From the total sum of N3.513 trillion approved for recurrent (non-debt) expenditure, Federal Ministry of Interior gets the highest allocation of N501.61 billion, followed by N439.26 billion for education; N419 billion for Defence; N269.97 billion for Health; N110.84 billion for Youth and Sports Development; N76.03 billion for office of the National Security Adviser; N63.54 billion for Petroleum Resources and N63.114 billion for Foreign Affairs.
One of the major landmark sub-head approved by the National Assembly was the sum of N55.150 billion for the implementation of the National Health Act.
Additional sums of N33.981 billion was also approved for Niger Delta Development Commission (NDDC); N12 billion for the 12 newly established universities and N43.5 billion for completion of federal roads nationwide.
The two chambers had dissolved into Committee on Supply to do the clause-by-clause consideration of the budget.
Meanwhile, the Legislators urged President Buhari to send a Supplementary budget with the view to address financial issues bothering on fuel subsidy and the Super Tucano Aircraft.
Abdulrasak Namdas, Chairman, House Committee on Media and Publicity who spoke at the post-Legislative week briefing, explained that $51 benchmark was jerked up as a result of increase in the price of crude oil at the international market.

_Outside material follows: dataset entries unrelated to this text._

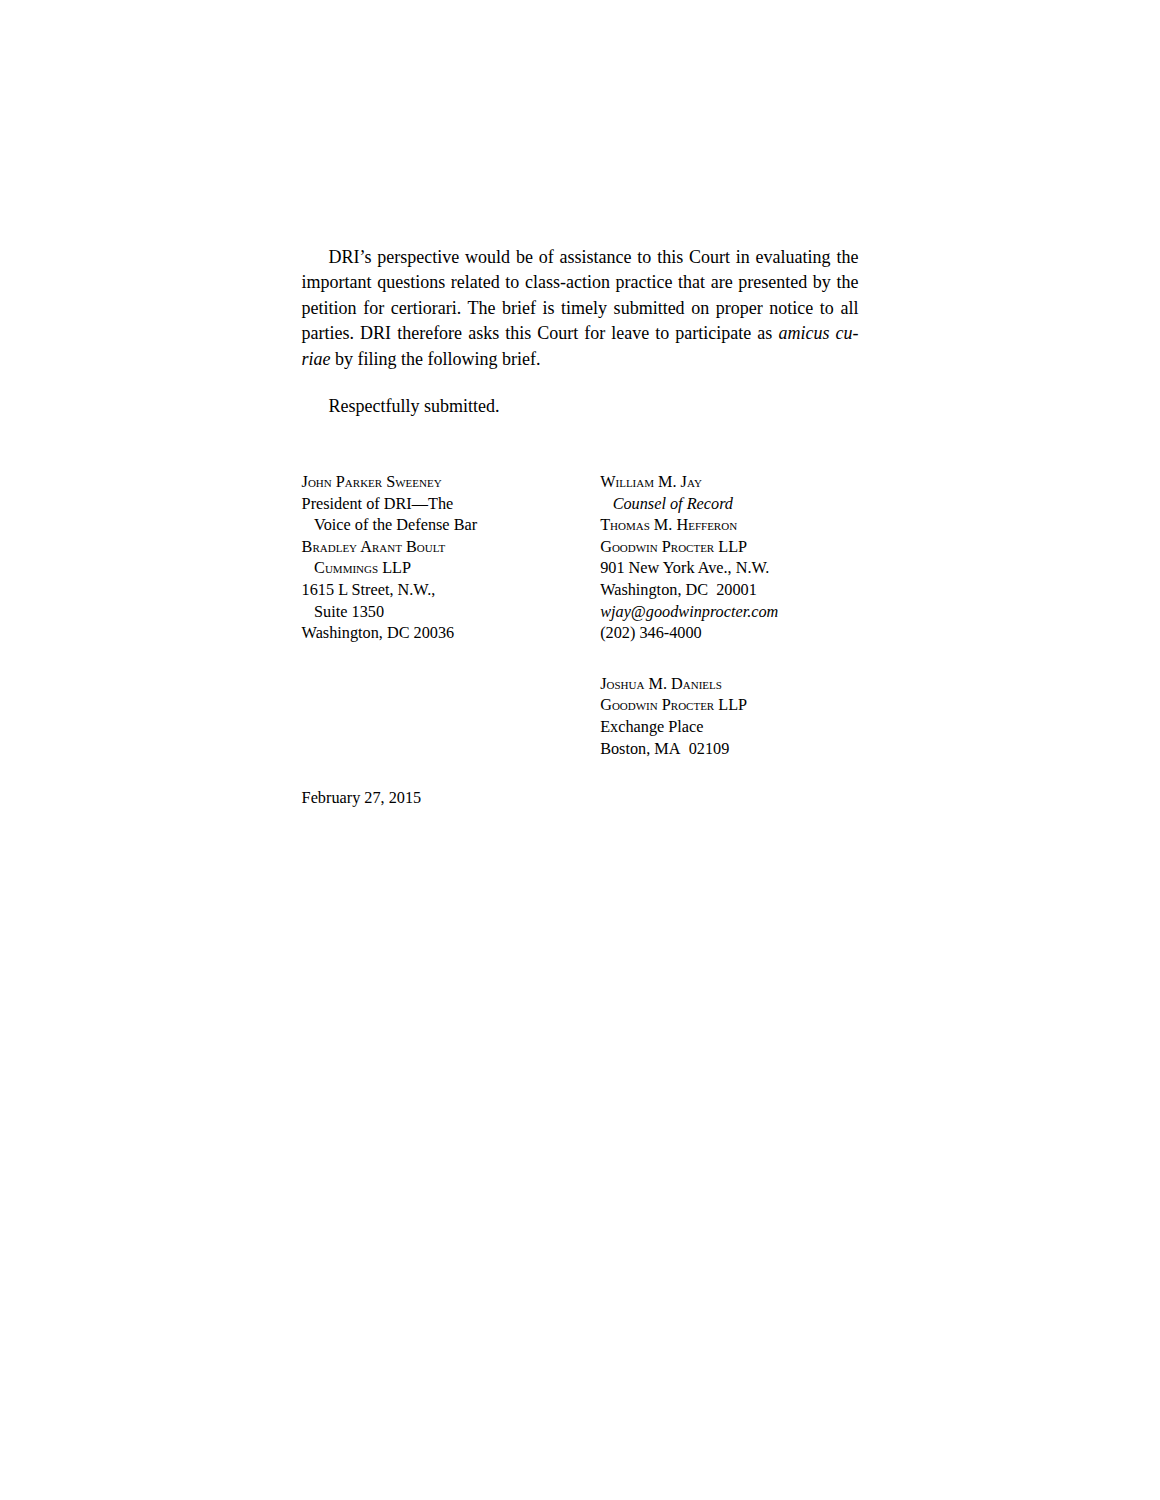DRI’s perspective would be of assistance to this Court in evaluating the important questions related to class-action practice that are presented by the petition for certiorari. The brief is timely submitted on proper notice to all parties. DRI therefore asks this Court for leave to participate as amicus curiae by filing the following brief.
Respectfully submitted.
John Parker Sweeney
President of DRI—The
Voice of the Defense Bar Bradley Arant Boult
Cummings LLP 1615 L Street, N.W.,
Suite 1350 Washington, DC 20036
William M. Jay
Counsel of Record Thomas M. Hefferon
Goodwin Procter LLP
901 New York Ave., N.W.
Washington, DC 20001
wjay@goodwinprocter.com
(202) 346-4000
Joshua M. Daniels
Goodwin Procter LLP
Exchange Place
Boston, MA 02109
February 27, 2015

Meanwhile, both chambers declined to accede to President Muhammadu Buhari’s request to approve the sum of $496 million for the procurement of Tucano Jets.
Buhari via a letter sent to the Senate and House of Representatives confirmed giving anticipatory approval for the payment of $496 million out of the $1 billion to be withdrawn from the Excess Crude Account.
Worried by the development, the lawmakers who accused the President of usurping the powers of the National Assembly as enshrined in the 1999 Constitution (as amended), threatened to initiate Buhari’s impeachment.
Most of the lawmakers from the Lower Chamber also faulted the communication procedure adopted by the Presidency.
To this end, the leadership of the House mandated its Committee on Rules and Business to ascertain whether there was a precedence for such arbitrary approval in other climes.
In response to BusinessDay inquiry, Timothy Golu, chairman, House Committee on Budget and Research explained that the issue of Tucano Jets was not part of the deliberations of the House during the consideration of the N9.120 trillion budget which was approved.
He also noted that the proviso in the Appropriation bill stipulates that any request for such approval should come by way of Supplementary Budget, signalling the rejection of the President’s request.
On his part, Abdulrasak Namdas, chairman, House Committee on Media and Publicity, maintained that the request was dead on arrival as the Parliament opposed to any form of impunity.
Earlier, Chairman, Senate Committee on Appropriations, Dajuma Goje, revealed that increase in the budget by N508 billion was done in consultation with the executive arm of government.
This, he said, was attributed to the increase in oil price benchmark, hence resolved to jerk up the benchmark from $45 per barrel to $51 per barrel. Analysts expressed concern that the 2018 budget is coming seven months to the end of the year and three months to the commencement of party primaries for the 2019 elections. The delay in implementation could negatively impact its performance.